On a quiet night in I'll drink a bottle of lager and between three-quarters and a full bottle of red wine to myself; and if I'm out with DH it can be four or five large glasses of wine plus several cocktails. I'd say I drink about 70-80 units per week on average, which is alarming when you consider the government's recommended amount for women is 14 units.
I'm typing this after waking up with yet another bad hangover this morning, not getting out of bed until midday (we don't have DC's!) and struggling to do any work at all today as a result of feeling so rough. The drinking regularly affects my work performance and I'd say I lose at least a day - maybe more - a week due to being hung over.
Today I feel awful physically with an aching head, nausea and exhaustion.
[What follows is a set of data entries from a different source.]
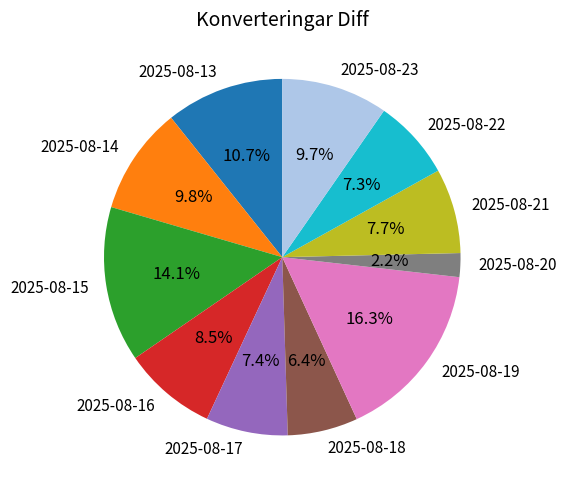

To the nearest percent, what percentage of the pie is 2025-08-14?

10%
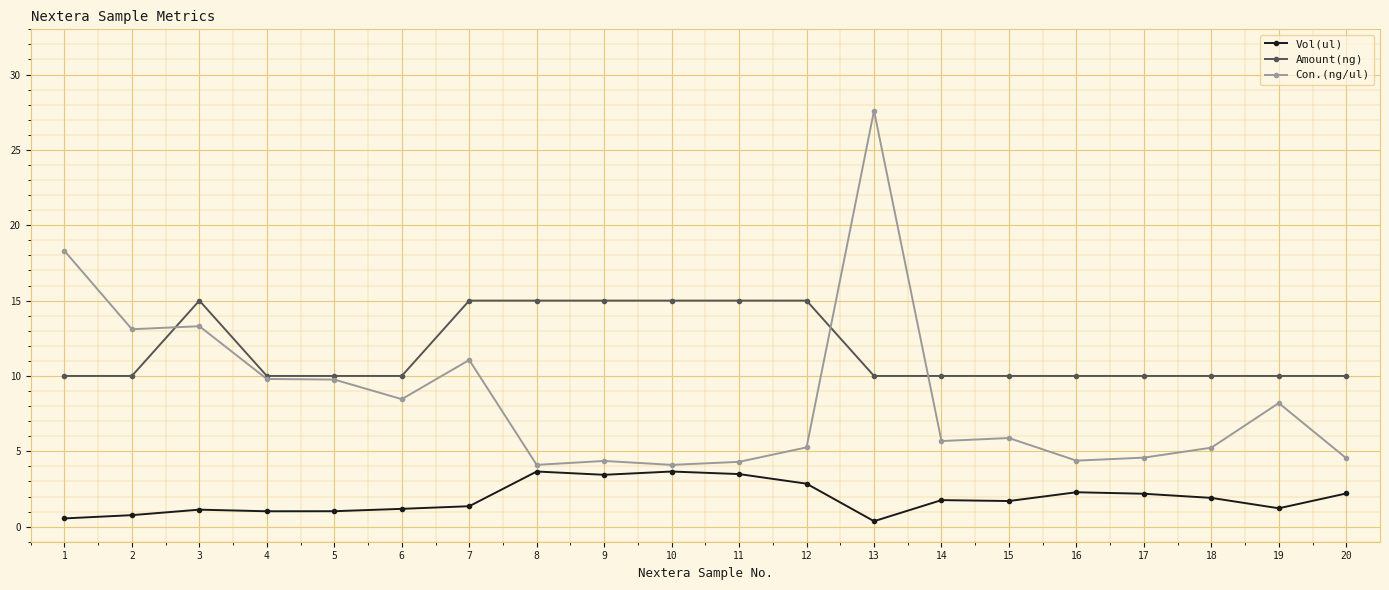

Count the number of data series in this chart.

3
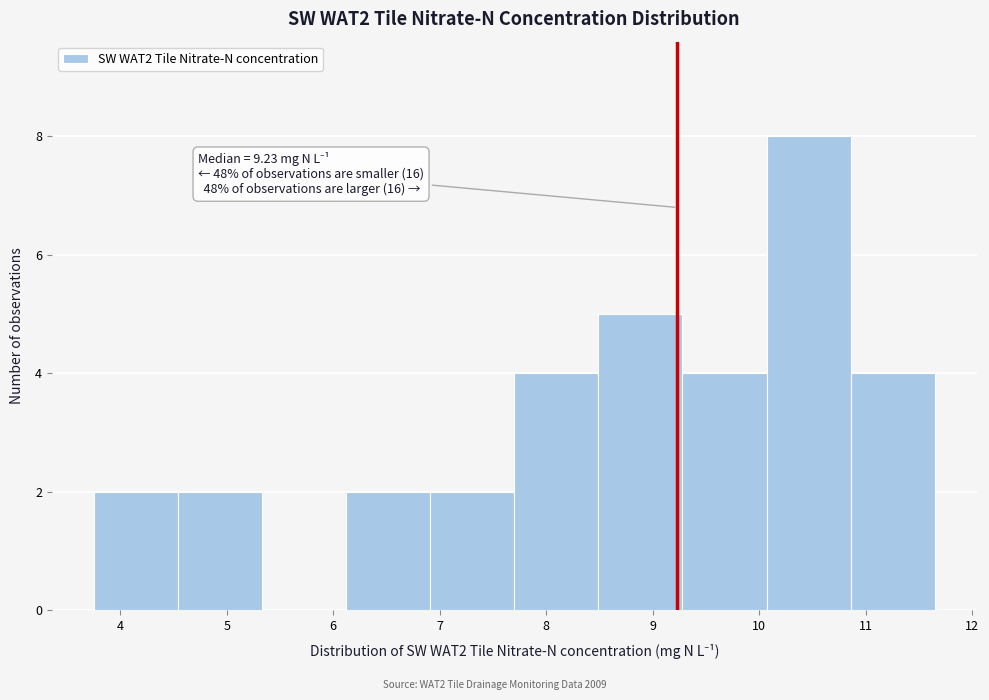

Which range on the x-axis has the tallest bar?

10.1 to 10.9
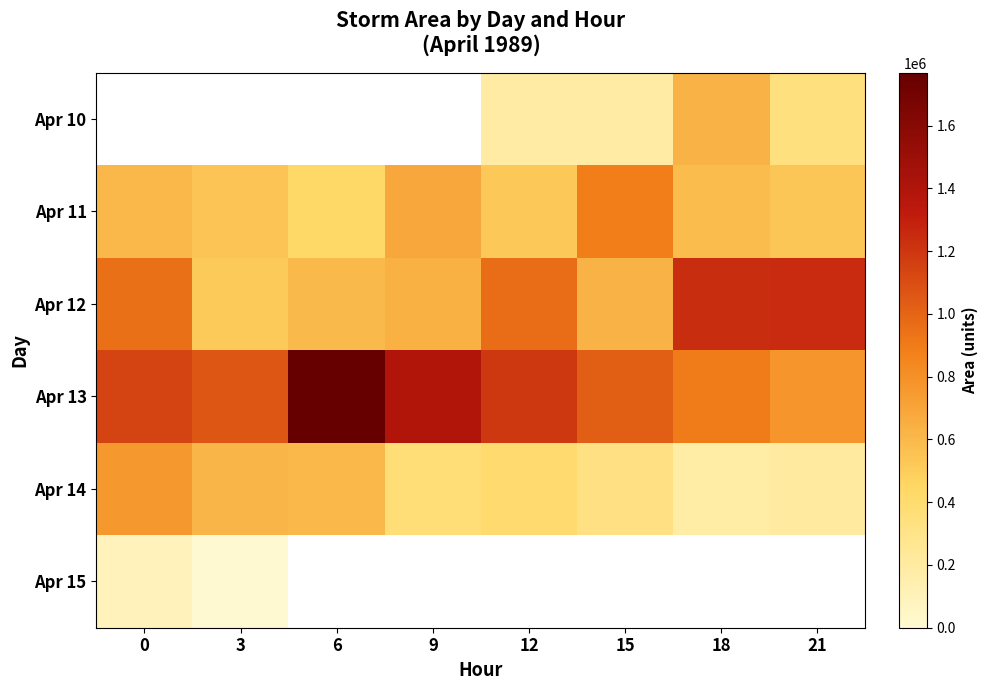

At which label is Apr 13 closest to 1271875?

12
I'm also irritable, depressed and ashamed/worried that I've wasted a full day's work, which I will now have to catch up over the weekend.
I wish I could cut right down on alcohol to the point where I'm only consuming 20 units per week at most, with at least four days off each week. I'm worried about my health and ashamed of how I've made a fool of myself on several occasions due to alcohol - falling over at a recent party in front of guests and slurring my speech being two examples. The amount of money I spend on booze is far too much and DH and I do want to TTC at some point too.
The problem is that I'm just really struggling to kick the habit. I really enjoy the taste of alcohol and the feeling of "relaxing with a glass of wine after a long day". I feel like I drink mainly to escape the pressures of work (I'm self-employed and whilst I do enjoy my job, it's also very stressful) and of life in general (I'm a very anxious person and don't really enjoy socialising). DH is also a big drinker which doesn't help, and much of our free time revolves around alcohol - dining out and or drinking down the pub.
Am I being unreasonable to carry on drinking like this and to not have the will power to cut down?